Saturated set and union of prime ideals.

First of all, it is important to use correct notation. It is $A\setminus S$, not $A/S$, the complement of $S$. It is sufficient to prove that if $S$ is saturated then every element $x\in A\setminus S$ is contained in a prime ideal which is contained in $A\setminus S$. So let $x\in A\setminus S$. Let:

$\mathcal{F}=\{I\subseteq A|\ \text{I is an ideal, $x \in I$ and $I\cap S=\emptyset$}\}$

Since $S$ is saturated, the ideal $Ax=\{ax: a\in A\}$ belongs to $\mathcal{F}$, and so $\mathcal{F}$ is not empty. Using Zorn's lemma it is very easy to show that $\mathcal{F}$ contains a maximal element with respect to inclusion.
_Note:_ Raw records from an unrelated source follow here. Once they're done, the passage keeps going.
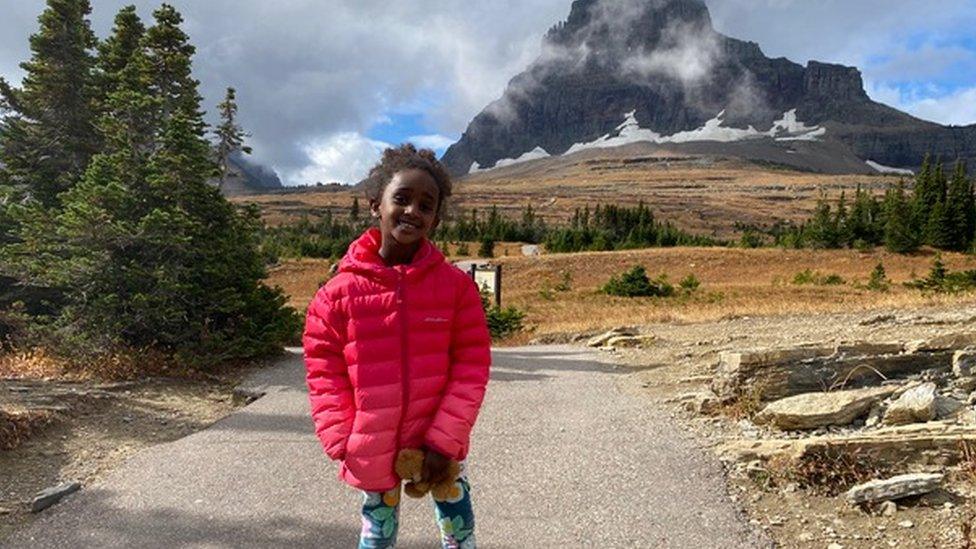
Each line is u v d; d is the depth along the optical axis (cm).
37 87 1505
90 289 966
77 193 980
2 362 928
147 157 1049
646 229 7825
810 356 638
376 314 258
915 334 819
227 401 765
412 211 256
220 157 1539
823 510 405
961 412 524
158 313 910
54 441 578
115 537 388
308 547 373
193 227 962
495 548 368
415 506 424
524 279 5128
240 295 1004
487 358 277
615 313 2339
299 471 500
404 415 259
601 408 679
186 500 443
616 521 399
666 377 821
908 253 6216
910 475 412
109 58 1591
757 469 462
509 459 520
So let $P\in\mathcal{F}$ be a maximal element. We will show it is prime.

Suppose $y,z\notin P$ satisfy $yz\in P$. The ideal $P+Ay$ properly contains $P$, and so by maximality it follows that $P+Ay$ intersects $S$. So there are $p_1\in P, a_1\in A$ such that $p_1+a_1y\in S$. Similarly, there are $p_2\in P, a_2\in A$ such that $p_2+a_2z\in S$. Since $S$ is multiplicative, the product $(p_1+a_1y)(p_2+a_2z)$ belongs to $S$ as well. But:

$(p_1+a_1y)(p_2+a_2z)=p_1p_2+p_2a_1y+p_1a_2z+a_1a_2yz\in P$

Which is a contradiction to $P\cap S=\emptyset$.